Work task.
Return the full listing, so that each line matches the original exactly.

== Available records

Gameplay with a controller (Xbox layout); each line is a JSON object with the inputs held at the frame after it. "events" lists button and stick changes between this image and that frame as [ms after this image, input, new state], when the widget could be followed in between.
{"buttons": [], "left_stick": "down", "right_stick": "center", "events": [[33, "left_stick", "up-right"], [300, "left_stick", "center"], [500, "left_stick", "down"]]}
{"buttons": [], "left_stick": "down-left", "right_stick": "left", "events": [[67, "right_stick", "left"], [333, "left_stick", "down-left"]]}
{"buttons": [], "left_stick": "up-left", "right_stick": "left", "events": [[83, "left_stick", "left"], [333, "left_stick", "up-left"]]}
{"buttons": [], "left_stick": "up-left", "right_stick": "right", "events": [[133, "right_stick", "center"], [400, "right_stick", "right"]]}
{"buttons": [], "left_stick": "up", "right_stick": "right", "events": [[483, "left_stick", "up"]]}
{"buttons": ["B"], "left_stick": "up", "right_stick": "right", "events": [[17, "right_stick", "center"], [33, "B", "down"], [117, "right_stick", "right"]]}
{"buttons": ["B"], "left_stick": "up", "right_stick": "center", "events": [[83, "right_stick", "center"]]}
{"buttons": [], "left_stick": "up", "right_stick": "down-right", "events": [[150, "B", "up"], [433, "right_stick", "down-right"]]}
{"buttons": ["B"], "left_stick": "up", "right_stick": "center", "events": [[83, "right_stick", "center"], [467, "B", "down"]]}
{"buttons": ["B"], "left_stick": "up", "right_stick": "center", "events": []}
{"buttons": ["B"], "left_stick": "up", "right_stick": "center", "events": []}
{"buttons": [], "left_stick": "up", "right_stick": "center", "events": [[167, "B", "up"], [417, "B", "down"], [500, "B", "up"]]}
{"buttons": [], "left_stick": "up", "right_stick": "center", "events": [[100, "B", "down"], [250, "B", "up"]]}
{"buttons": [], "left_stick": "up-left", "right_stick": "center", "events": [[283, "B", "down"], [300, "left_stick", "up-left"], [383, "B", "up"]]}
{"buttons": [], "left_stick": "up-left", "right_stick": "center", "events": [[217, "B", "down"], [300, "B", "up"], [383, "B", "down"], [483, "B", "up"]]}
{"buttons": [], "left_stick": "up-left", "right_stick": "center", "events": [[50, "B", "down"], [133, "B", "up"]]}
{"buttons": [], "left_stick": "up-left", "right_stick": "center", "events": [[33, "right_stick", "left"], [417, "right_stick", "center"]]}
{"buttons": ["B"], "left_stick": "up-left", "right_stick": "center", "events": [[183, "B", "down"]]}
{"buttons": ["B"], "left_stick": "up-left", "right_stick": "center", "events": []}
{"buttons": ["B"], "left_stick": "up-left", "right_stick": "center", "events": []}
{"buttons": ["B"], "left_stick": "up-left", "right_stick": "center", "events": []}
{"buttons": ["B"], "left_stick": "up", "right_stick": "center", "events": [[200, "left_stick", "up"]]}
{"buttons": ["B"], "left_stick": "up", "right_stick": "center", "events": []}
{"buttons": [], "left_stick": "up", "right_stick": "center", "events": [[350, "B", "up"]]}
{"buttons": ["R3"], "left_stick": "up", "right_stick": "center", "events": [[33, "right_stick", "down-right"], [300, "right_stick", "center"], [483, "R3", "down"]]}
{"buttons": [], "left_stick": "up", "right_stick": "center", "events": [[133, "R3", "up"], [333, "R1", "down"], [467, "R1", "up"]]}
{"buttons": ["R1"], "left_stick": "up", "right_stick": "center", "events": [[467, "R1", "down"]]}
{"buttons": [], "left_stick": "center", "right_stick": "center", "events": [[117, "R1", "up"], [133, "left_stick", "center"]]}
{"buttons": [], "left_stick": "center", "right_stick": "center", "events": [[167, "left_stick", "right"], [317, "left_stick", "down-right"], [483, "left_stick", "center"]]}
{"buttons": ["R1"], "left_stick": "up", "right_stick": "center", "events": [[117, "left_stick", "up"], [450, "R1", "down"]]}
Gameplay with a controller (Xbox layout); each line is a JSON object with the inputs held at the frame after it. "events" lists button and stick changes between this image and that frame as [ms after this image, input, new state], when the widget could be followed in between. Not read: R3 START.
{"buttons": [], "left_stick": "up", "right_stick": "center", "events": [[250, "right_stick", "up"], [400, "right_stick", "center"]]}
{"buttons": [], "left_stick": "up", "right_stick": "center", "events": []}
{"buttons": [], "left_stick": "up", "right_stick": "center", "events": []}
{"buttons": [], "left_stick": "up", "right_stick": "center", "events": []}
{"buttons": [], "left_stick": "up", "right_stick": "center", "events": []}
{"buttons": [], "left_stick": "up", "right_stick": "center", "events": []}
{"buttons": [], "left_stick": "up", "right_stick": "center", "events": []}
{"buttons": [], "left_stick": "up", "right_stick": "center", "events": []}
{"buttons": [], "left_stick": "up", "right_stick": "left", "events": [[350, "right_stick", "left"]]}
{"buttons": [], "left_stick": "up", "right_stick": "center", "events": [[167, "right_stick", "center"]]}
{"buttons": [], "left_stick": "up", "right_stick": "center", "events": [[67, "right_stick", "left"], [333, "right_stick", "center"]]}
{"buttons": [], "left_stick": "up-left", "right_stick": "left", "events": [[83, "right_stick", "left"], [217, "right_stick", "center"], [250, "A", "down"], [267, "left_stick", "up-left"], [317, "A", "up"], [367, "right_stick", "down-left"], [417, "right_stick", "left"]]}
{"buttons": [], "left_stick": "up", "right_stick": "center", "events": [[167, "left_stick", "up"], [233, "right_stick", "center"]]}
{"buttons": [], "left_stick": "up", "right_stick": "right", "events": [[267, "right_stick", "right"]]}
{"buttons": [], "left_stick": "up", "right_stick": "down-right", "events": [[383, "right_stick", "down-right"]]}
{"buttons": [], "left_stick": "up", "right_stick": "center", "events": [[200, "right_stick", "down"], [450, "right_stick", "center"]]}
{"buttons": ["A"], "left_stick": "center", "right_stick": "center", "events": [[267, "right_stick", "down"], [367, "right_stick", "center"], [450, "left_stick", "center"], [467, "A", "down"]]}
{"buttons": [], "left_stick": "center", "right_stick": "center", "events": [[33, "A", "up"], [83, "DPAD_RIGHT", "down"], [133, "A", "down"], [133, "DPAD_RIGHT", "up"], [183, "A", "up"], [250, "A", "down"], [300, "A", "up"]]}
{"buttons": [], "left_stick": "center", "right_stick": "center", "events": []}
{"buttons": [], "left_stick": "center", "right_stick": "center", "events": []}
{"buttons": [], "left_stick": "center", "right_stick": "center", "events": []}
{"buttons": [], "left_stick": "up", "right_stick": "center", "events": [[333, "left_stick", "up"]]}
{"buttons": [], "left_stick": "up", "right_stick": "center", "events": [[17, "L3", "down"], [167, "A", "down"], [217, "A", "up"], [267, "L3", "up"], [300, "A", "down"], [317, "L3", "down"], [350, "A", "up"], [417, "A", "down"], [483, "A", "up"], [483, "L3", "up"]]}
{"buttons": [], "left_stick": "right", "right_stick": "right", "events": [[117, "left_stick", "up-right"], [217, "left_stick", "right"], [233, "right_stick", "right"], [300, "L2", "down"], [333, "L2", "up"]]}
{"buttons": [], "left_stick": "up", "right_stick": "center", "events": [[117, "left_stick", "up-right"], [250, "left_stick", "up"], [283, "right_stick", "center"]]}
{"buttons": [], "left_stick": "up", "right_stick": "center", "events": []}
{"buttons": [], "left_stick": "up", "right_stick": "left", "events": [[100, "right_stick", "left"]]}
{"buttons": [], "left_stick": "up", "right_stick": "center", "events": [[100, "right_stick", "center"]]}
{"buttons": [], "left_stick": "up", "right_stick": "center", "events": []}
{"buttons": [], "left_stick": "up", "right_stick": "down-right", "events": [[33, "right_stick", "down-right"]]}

====

Written solution.
Gameplay with a controller (Xbox layout); each line is a JSON object with the inputs held at the frame after it. "events" lists button and stick changes between this image and that frame as [ms after this image, input, new state], when the widget could be followed in between.
{"buttons": [], "left_stick": "down", "right_stick": "center", "events": [[33, "left_stick", "up-right"], [300, "left_stick", "center"], [500, "left_stick", "down"]]}
{"buttons": [], "left_stick": "down-left", "right_stick": "left", "events": [[67, "right_stick", "left"], [333, "left_stick", "down-left"]]}
{"buttons": [], "left_stick": "up-left", "right_stick": "left", "events": [[83, "left_stick", "left"], [333, "left_stick", "up-left"]]}
{"buttons": [], "left_stick": "up-left", "right_stick": "right", "events": [[133, "right_stick", "center"], [400, "right_stick", "right"]]}
{"buttons": [], "left_stick": "up", "right_stick": "right", "events": [[483, "left_stick", "up"]]}
{"buttons": ["B"], "left_stick": "up", "right_stick": "right", "events": [[17, "right_stick", "center"], [33, "B", "down"], [117, "right_stick", "right"]]}
{"buttons": ["B"], "left_stick": "up", "right_stick": "center", "events": [[83, "right_stick", "center"]]}
{"buttons": [], "left_stick": "up", "right_stick": "down-right", "events": [[150, "B", "up"], [433, "right_stick", "down-right"]]}
{"buttons": ["B"], "left_stick": "up", "right_stick": "center", "events": [[83, "right_stick", "center"], [467, "B", "down"]]}
{"buttons": ["B"], "left_stick": "up", "right_stick": "center", "events": []}
{"buttons": ["B"], "left_stick": "up", "right_stick": "center", "events": []}
{"buttons": [], "left_stick": "up", "right_stick": "center", "events": [[167, "B", "up"], [417, "B", "down"], [500, "B", "up"]]}
{"buttons": [], "left_stick": "up", "right_stick": "center", "events": [[100, "B", "down"], [250, "B", "up"]]}
{"buttons": [], "left_stick": "up-left", "right_stick": "center", "events": [[283, "B", "down"], [300, "left_stick", "up-left"], [383, "B", "up"]]}
{"buttons": [], "left_stick": "up-left", "right_stick": "center", "events": [[217, "B", "down"], [300, "B", "up"], [383, "B", "down"], [483, "B", "up"]]}
{"buttons": [], "left_stick": "up-left", "right_stick": "center", "events": [[50, "B", "down"], [133, "B", "up"]]}
{"buttons": [], "left_stick": "up-left", "right_stick": "center", "events": [[33, "right_stick", "left"], [417, "right_stick", "center"]]}
{"buttons": ["B"], "left_stick": "up-left", "right_stick": "center", "events": [[183, "B", "down"]]}
{"buttons": ["B"], "left_stick": "up-left", "right_stick": "center", "events": []}
{"buttons": ["B"], "left_stick": "up-left", "right_stick": "center", "events": []}
{"buttons": ["B"], "left_stick": "up-left", "right_stick": "center", "events": []}
{"buttons": ["B"], "left_stick": "up", "right_stick": "center", "events": [[200, "left_stick", "up"]]}
{"buttons": ["B"], "left_stick": "up", "right_stick": "center", "events": []}
{"buttons": [], "left_stick": "up", "right_stick": "center", "events": [[350, "B", "up"]]}
{"buttons": ["R3"], "left_stick": "up", "right_stick": "center", "events": [[33, "right_stick", "down-right"], [300, "right_stick", "center"], [483, "R3", "down"]]}
{"buttons": [], "left_stick": "up", "right_stick": "center", "events": [[133, "R3", "up"], [333, "R1", "down"], [467, "R1", "up"]]}
{"buttons": ["R1"], "left_stick": "up", "right_stick": "center", "events": [[467, "R1", "down"]]}
{"buttons": [], "left_stick": "center", "right_stick": "center", "events": [[117, "R1", "up"], [133, "left_stick", "center"]]}
{"buttons": [], "left_stick": "center", "right_stick": "center", "events": [[167, "left_stick", "right"], [317, "left_stick", "down-right"], [483, "left_stick", "center"]]}
{"buttons": ["R1"], "left_stick": "up", "right_stick": "center", "events": [[117, "left_stick", "up"], [450, "R1", "down"]]}
Gameplay with a controller (Xbox layout); each line is a JSON object with the inputs held at the frame after it. "events" lists button and stick changes between this image and that frame as [ms after this image, input, new state], when the widget could be followed in between. Not read: R3 START.
{"buttons": [], "left_stick": "up", "right_stick": "center", "events": [[250, "right_stick", "up"], [400, "right_stick", "center"]]}
{"buttons": [], "left_stick": "up", "right_stick": "center", "events": []}
{"buttons": [], "left_stick": "up", "right_stick": "center", "events": []}
{"buttons": [], "left_stick": "up", "right_stick": "center", "events": []}
{"buttons": [], "left_stick": "up", "right_stick": "center", "events": []}
{"buttons": [], "left_stick": "up", "right_stick": "center", "events": []}
{"buttons": [], "left_stick": "up", "right_stick": "center", "events": []}
{"buttons": [], "left_stick": "up", "right_stick": "center", "events": []}
{"buttons": [], "left_stick": "up", "right_stick": "left", "events": [[350, "right_stick", "left"]]}
{"buttons": [], "left_stick": "up", "right_stick": "center", "events": [[167, "right_stick", "center"]]}
{"buttons": [], "left_stick": "up", "right_stick": "center", "events": [[67, "right_stick", "left"], [333, "right_stick", "center"]]}
{"buttons": [], "left_stick": "up-left", "right_stick": "left", "events": [[83, "right_stick", "left"], [217, "right_stick", "center"], [250, "A", "down"], [267, "left_stick", "up-left"], [317, "A", "up"], [367, "right_stick", "down-left"], [417, "right_stick", "left"]]}
{"buttons": [], "left_stick": "up", "right_stick": "center", "events": [[167, "left_stick", "up"], [233, "right_stick", "center"]]}
{"buttons": [], "left_stick": "up", "right_stick": "right", "events": [[267, "right_stick", "right"]]}
{"buttons": [], "left_stick": "up", "right_stick": "down-right", "events": [[383, "right_stick", "down-right"]]}
{"buttons": [], "left_stick": "up", "right_stick": "center", "events": [[200, "right_stick", "down"], [450, "right_stick", "center"]]}
{"buttons": ["A"], "left_stick": "center", "right_stick": "center", "events": [[267, "right_stick", "down"], [367, "right_stick", "center"], [450, "left_stick", "center"], [467, "A", "down"]]}
{"buttons": [], "left_stick": "center", "right_stick": "center", "events": [[33, "A", "up"], [83, "DPAD_RIGHT", "down"], [133, "A", "down"], [133, "DPAD_RIGHT", "up"], [183, "A", "up"], [250, "A", "down"], [300, "A", "up"]]}
{"buttons": [], "left_stick": "center", "right_stick": "center", "events": []}
{"buttons": [], "left_stick": "center", "right_stick": "center", "events": []}
{"buttons": [], "left_stick": "center", "right_stick": "center", "events": []}
{"buttons": [], "left_stick": "up", "right_stick": "center", "events": [[333, "left_stick", "up"]]}
{"buttons": [], "left_stick": "up", "right_stick": "center", "events": [[17, "L3", "down"], [167, "A", "down"], [217, "A", "up"], [267, "L3", "up"], [300, "A", "down"], [317, "L3", "down"], [350, "A", "up"], [417, "A", "down"], [483, "A", "up"], [483, "L3", "up"]]}
{"buttons": [], "left_stick": "right", "right_stick": "right", "events": [[117, "left_stick", "up-right"], [217, "left_stick", "right"], [233, "right_stick", "right"], [300, "L2", "down"], [333, "L2", "up"]]}
{"buttons": [], "left_stick": "up", "right_stick": "center", "events": [[117, "left_stick", "up-right"], [250, "left_stick", "up"], [283, "right_stick", "center"]]}
{"buttons": [], "left_stick": "up", "right_stick": "center", "events": []}
{"buttons": [], "left_stick": "up", "right_stick": "left", "events": [[100, "right_stick", "left"]]}
{"buttons": [], "left_stick": "up", "right_stick": "center", "events": [[100, "right_stick", "center"]]}
{"buttons": [], "left_stick": "up", "right_stick": "center", "events": []}
{"buttons": [], "left_stick": "up", "right_stick": "down-right", "events": [[33, "right_stick", "down-right"]]}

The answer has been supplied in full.